Im Bereich des Orgelbaus wurden seit jeher Instrumente abgerissen, um neuen Platz zu machen. Auch diese wurden und werden wieder anderen Platz machen müssen, um stets sich ändernden Hörgewohnheiten und stilistischen Vorlieben "gerecht" zu werden. Auch vielen bedeutenden Orgeln der 50er Jahre des 20. Jahrhunderts ist es so ergangen, so dass unveränderte Instrumente dieser Zeit bereits selten geworden sind, auf denen immerhin die Musik von so bedeutenden Komponisten wie Hindemith, Distler, Pepping, David oder anderer Komponisten der sogenannte "Orgelreformbewegung" adäquat dargestellt werden kann. Der Ansatz beim Orgelprojekt in der Matthäuskirche ist der, diesen Fundus an Klangvorstellungen in kreativer Weise neu einzubinden und zu ergänzen, um damit die großen Epochen der Orgelmusik (Barock, Romantik) vollwertig wiedergeben zu können, ohne die zweifellos interessanten, von Obertönigkeit geprägten Klangideen der Mitte des letzten Jahrhunderts preisgeben zu müssen. Dieses Konzept erscheint in der Synthese aus Sorgfalt und Verantwortung im Umgang mit Überkommenem einerseits und Kreativität in der sinnvollen Hinzufügung von Neuem andererseits als einzigartige Bereicherung der Orgellandschaft Münchens, Bayerns und weit darüber hinaus. Die Anforderungen an die Orgelbauer sind dabei erheblich, nämlich aus diesen heterogenen Teilen ein neues, harmonisches Ganzes zu schaffen.

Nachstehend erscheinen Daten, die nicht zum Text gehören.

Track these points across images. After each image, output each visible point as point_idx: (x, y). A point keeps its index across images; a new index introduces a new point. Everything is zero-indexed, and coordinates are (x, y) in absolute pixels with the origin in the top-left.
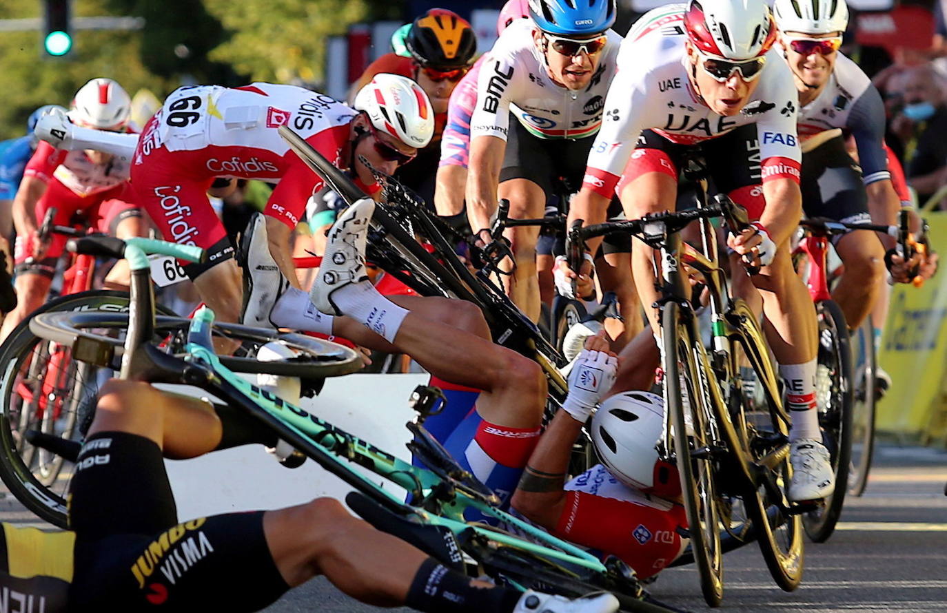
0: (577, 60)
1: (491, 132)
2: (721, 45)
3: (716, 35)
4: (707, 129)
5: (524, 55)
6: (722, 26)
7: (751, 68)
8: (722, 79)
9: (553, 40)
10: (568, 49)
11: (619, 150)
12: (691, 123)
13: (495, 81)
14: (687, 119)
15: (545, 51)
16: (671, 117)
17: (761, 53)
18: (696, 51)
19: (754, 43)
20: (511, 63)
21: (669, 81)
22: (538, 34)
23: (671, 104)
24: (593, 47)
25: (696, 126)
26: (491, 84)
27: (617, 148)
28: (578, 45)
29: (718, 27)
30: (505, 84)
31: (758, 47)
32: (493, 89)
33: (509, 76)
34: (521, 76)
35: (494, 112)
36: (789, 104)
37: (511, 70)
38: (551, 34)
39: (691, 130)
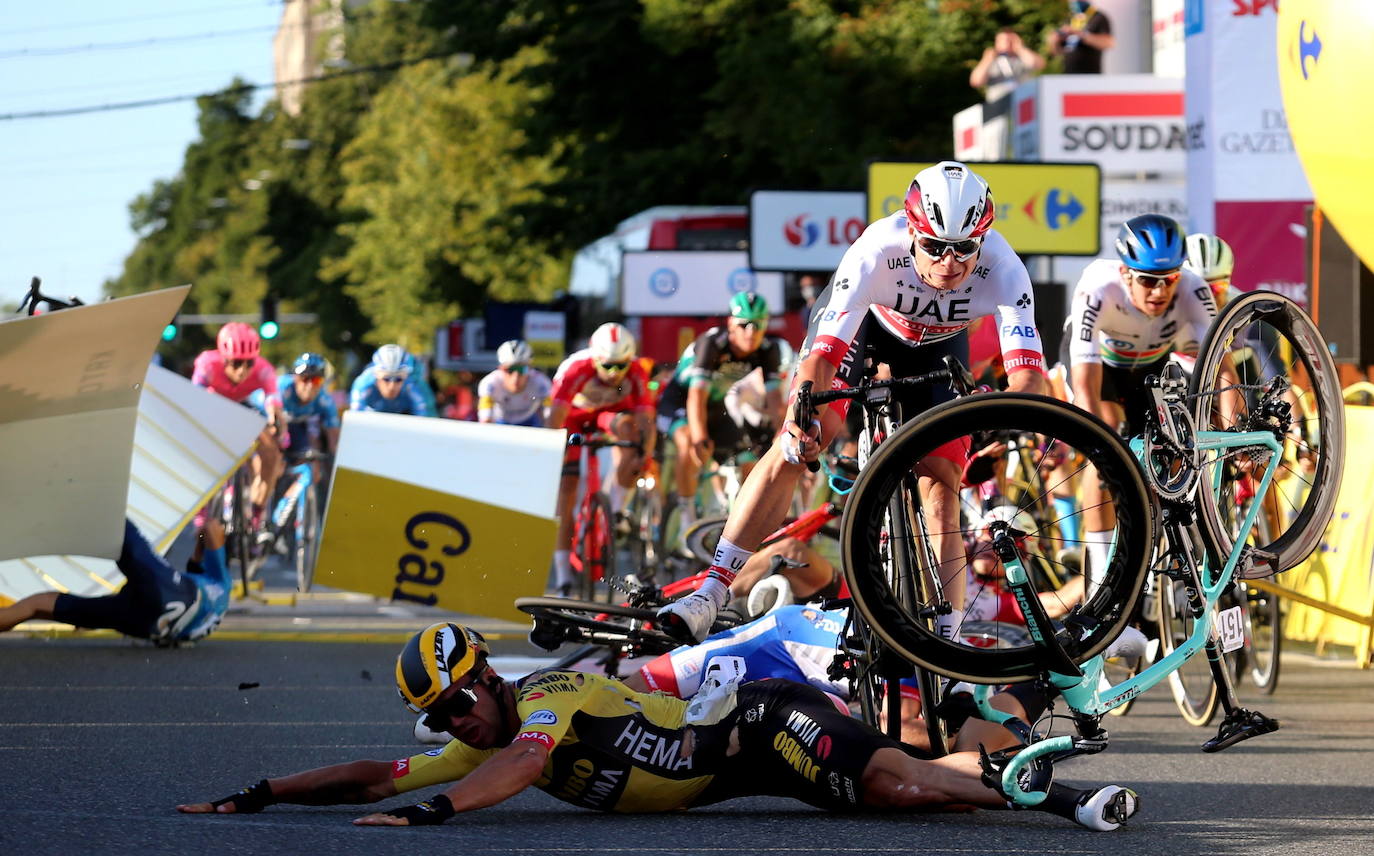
0: (1156, 292)
1: (1089, 360)
2: (934, 225)
3: (931, 214)
4: (937, 314)
5: (1113, 288)
6: (935, 206)
7: (966, 247)
8: (937, 258)
9: (1137, 275)
10: (1149, 283)
11: (848, 320)
12: (921, 307)
13: (1088, 314)
14: (916, 300)
15: (1131, 285)
16: (900, 296)
17: (974, 234)
18: (916, 232)
19: (966, 224)
20: (1100, 297)
21: (898, 260)
22: (1124, 270)
23: (900, 283)
24: (1169, 282)
25: (926, 311)
26: (1085, 317)
27: (846, 316)
28: (1157, 280)
29: (932, 206)
30: (1095, 315)
31: (971, 228)
32: (1087, 321)
33: (1098, 309)
34: (1109, 308)
35: (1089, 340)
36: (1025, 296)
37: (1100, 303)
38: (1134, 270)
39: (921, 315)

Nur erstrangige Firmen mit breiter Erfahrung in der Restaurierungsarbeit wie mit innovativen Gestaltungsideen wurden für diese Herausforderung angefragt. Der Kirchenvorstand der Matthäuskirche hat sich in seiner Sitzung am 19. Mai 2009 einstimmig für das außerordentlich durchdachte und fantasievolle Konzept der Marburger Orgelbaufirma Gerald Woehl ausgesprochen.